INFORMATION SUPPLIED:
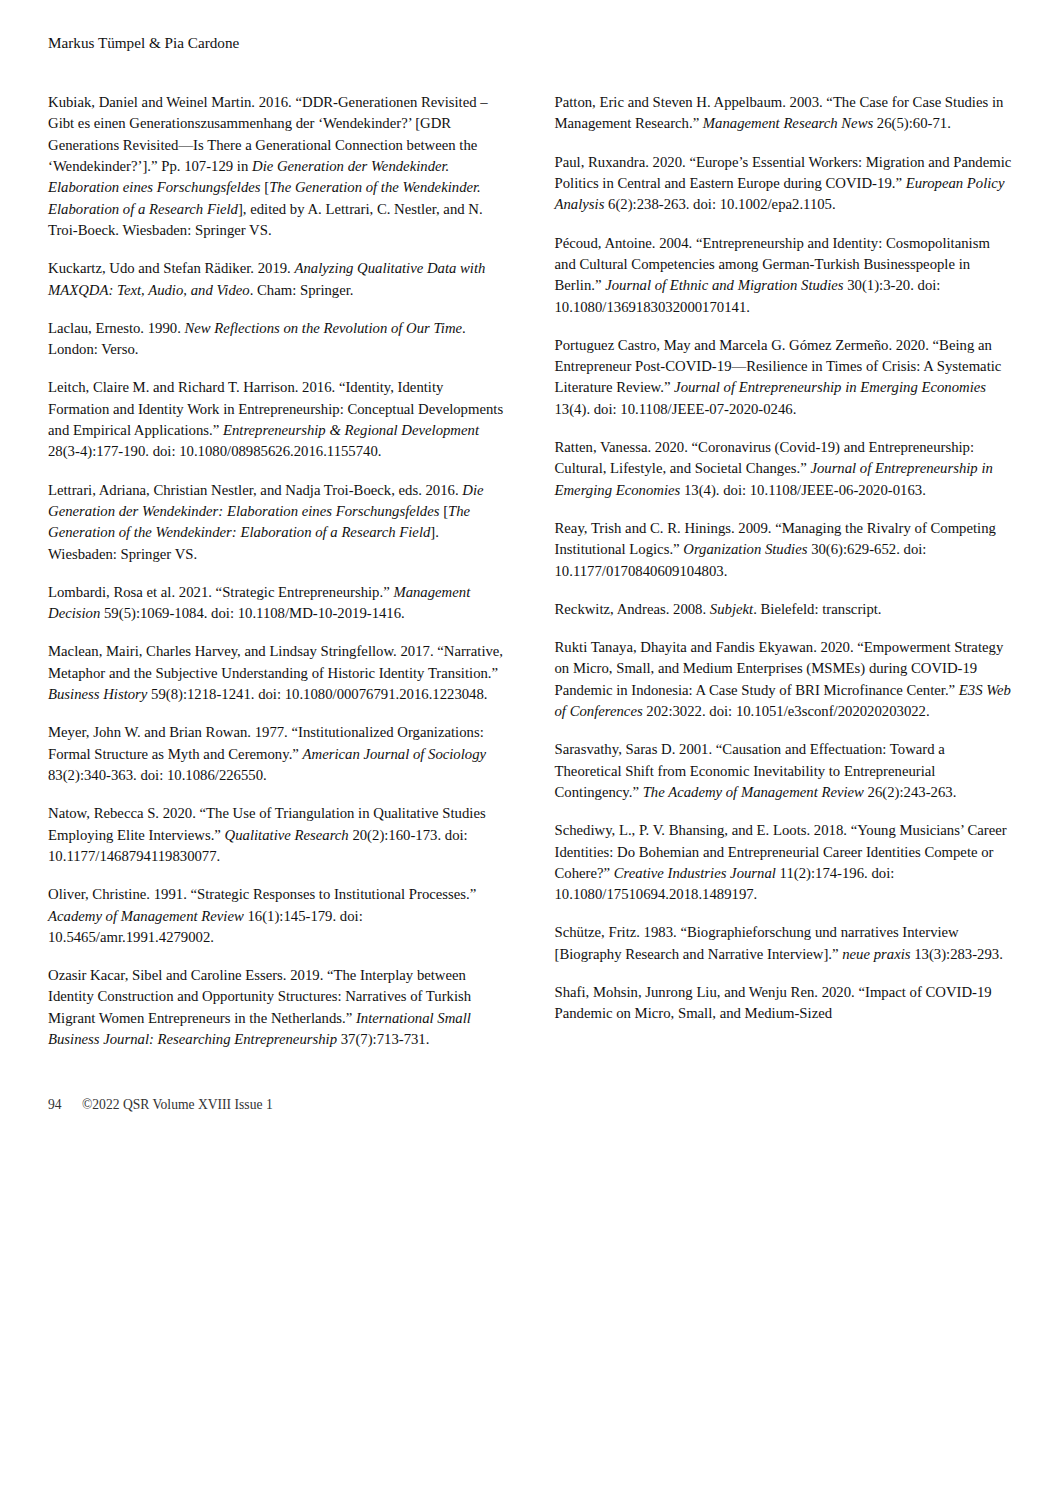Markus Tümpel & Pia Cardone
Kubiak, Daniel and Weinel Martin. 2016. “DDR-Generationen Revisited – Gibt es einen Generationszusammenhang der ‘Wendekinder?’ [GDR Generations Revisited—Is There a Generational Connection between the ‘Wendekinder?’].” Pp. 107-129 in Die Generation der Wendekinder. Elaboration eines Forschungsfeldes [The Generation of the Wendekinder. Elaboration of a Research Field], edited by A. Lettrari, C. Nestler, and N. Troi-Boeck. Wiesbaden: Springer VS.
Kuckartz, Udo and Stefan Rädiker. 2019. Analyzing Qualitative Data with MAXQDA: Text, Audio, and Video. Cham: Springer.
Laclau, Ernesto. 1990. New Reflections on the Revolution of Our Time. London: Verso.
Leitch, Claire M. and Richard T. Harrison. 2016. “Identity, Identity Formation and Identity Work in Entrepreneurship: Conceptual Developments and Empirical Applications.” Entrepreneurship & Regional Development 28(3-4):177-190. doi: 10.1080/08985626.2016.1155740.
Lettrari, Adriana, Christian Nestler, and Nadja Troi-Boeck, eds. 2016. Die Generation der Wendekinder: Elaboration eines Forschungsfeldes [The Generation of the Wendekinder: Elaboration of a Research Field]. Wiesbaden: Springer VS.
Lombardi, Rosa et al. 2021. “Strategic Entrepreneurship.” Management Decision 59(5):1069-1084. doi: 10.1108/MD-10-2019-1416.
Maclean, Mairi, Charles Harvey, and Lindsay Stringfellow. 2017. “Narrative, Metaphor and the Subjective Understanding of Historic Identity Transition.” Business History 59(8):1218-1241. doi: 10.1080/00076791.2016.1223048.
Meyer, John W. and Brian Rowan. 1977. “Institutionalized Organizations: Formal Structure as Myth and Ceremony.” American Journal of Sociology 83(2):340-363. doi: 10.1086/226550.
Natow, Rebecca S. 2020. “The Use of Triangulation in Qualitative Studies Employing Elite Interviews.” Qualitative Research 20(2):160-173. doi: 10.1177/1468794119830077.
Oliver, Christine. 1991. “Strategic Responses to Institutional Processes.” Academy of Management Review 16(1):145-179. doi: 10.5465/amr.1991.4279002.
Ozasir Kacar, Sibel and Caroline Essers. 2019. “The Interplay between Identity Construction and Opportunity Structures: Narratives of Turkish Migrant Women Entrepreneurs in the Netherlands.” International Small Business Journal: Researching Entrepreneurship 37(7):713-731.
Patton, Eric and Steven H. Appelbaum. 2003. “The Case for Case Studies in Management Research.” Management Research News 26(5):60-71.
Paul, Ruxandra. 2020. “Europe’s Essential Workers: Migration and Pandemic Politics in Central and Eastern Europe during COVID-19.” European Policy Analysis 6(2):238-263. doi: 10.1002/epa2.1105.
Pécoud, Antoine. 2004. “Entrepreneurship and Identity: Cosmopolitanism and Cultural Competencies among German-Turkish Businesspeople in Berlin.” Journal of Ethnic and Migration Studies 30(1):3-20. doi: 10.1080/1369183032000170141.
Portuguez Castro, May and Marcela G. Gómez Zermeño. 2020. “Being an Entrepreneur Post-COVID-19—Resilience in Times of Crisis: A Systematic Literature Review.” Journal of Entrepreneurship in Emerging Economies 13(4). doi: 10.1108/JEEE-07-2020-0246.
Ratten, Vanessa. 2020. “Coronavirus (Covid-19) and Entrepreneurship: Cultural, Lifestyle, and Societal Changes.” Journal of Entrepreneurship in Emerging Economies 13(4). doi: 10.1108/JEEE-06-2020-0163.
Reay, Trish and C. R. Hinings. 2009. “Managing the Rivalry of Competing Institutional Logics.” Organization Studies 30(6):629-652. doi: 10.1177/0170840609104803.
Reckwitz, Andreas. 2008. Subjekt. Bielefeld: transcript.
Rukti Tanaya, Dhayita and Fandis Ekyawan. 2020. “Empowerment Strategy on Micro, Small, and Medium Enterprises (MSMEs) during COVID-19 Pandemic in Indonesia: A Case Study of BRI Microfinance Center.” E3S Web of Conferences 202:3022. doi: 10.1051/e3sconf/202020203022.
Sarasvathy, Saras D. 2001. “Causation and Effectuation: Toward a Theoretical Shift from Economic Inevitability to Entrepreneurial Contingency.” The Academy of Management Review 26(2):243-263.
Schediwy, L., P. V. Bhansing, and E. Loots. 2018. “Young Musicians’ Career Identities: Do Bohemian and Entrepreneurial Career Identities Compete or Cohere?” Creative Industries Journal 11(2):174-196. doi: 10.1080/17510694.2018.1489197.
Schütze, Fritz. 1983. “Biographieforschung und narratives Interview [Biography Research and Narrative Interview].” neue praxis 13(3):283-293.
Shafi, Mohsin, Junrong Liu, and Wenju Ren. 2020. “Impact of COVID-19 Pandemic on Micro, Small, and Medium-Sized
94©2022 QSR Volume XVIII Issue 1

WHAT YOU ARE ASKED TO DO: In the listing above, find the line containing "Maclean, Mairi, Charles" and the line containing "Patton, Eric and", then quote both, plus every line between them, exactly as written.

RESPONSE TO THIS EXERCISE:
Maclean, Mairi, Charles Harvey, and Lindsay Stringfellow. 2017. “Narrative, Metaphor and the Subjective Understanding of Historic Identity Transition.” Business History 59(8):1218-1241. doi: 10.1080/00076791.2016.1223048.
Meyer, John W. and Brian Rowan. 1977. “Institutionalized Organizations: Formal Structure as Myth and Ceremony.” American Journal of Sociology 83(2):340-363. doi: 10.1086/226550.
Natow, Rebecca S. 2020. “The Use of Triangulation in Qualitative Studies Employing Elite Interviews.” Qualitative Research 20(2):160-173. doi: 10.1177/1468794119830077.
Oliver, Christine. 1991. “Strategic Responses to Institutional Processes.” Academy of Management Review 16(1):145-179. doi: 10.5465/amr.1991.4279002.
Ozasir Kacar, Sibel and Caroline Essers. 2019. “The Interplay between Identity Construction and Opportunity Structures: Narratives of Turkish Migrant Women Entrepreneurs in the Netherlands.” International Small Business Journal: Researching Entrepreneurship 37(7):713-731.
Patton, Eric and Steven H. Appelbaum. 2003. “The Case for Case Studies in Management Research.” Management Research News 26(5):60-71.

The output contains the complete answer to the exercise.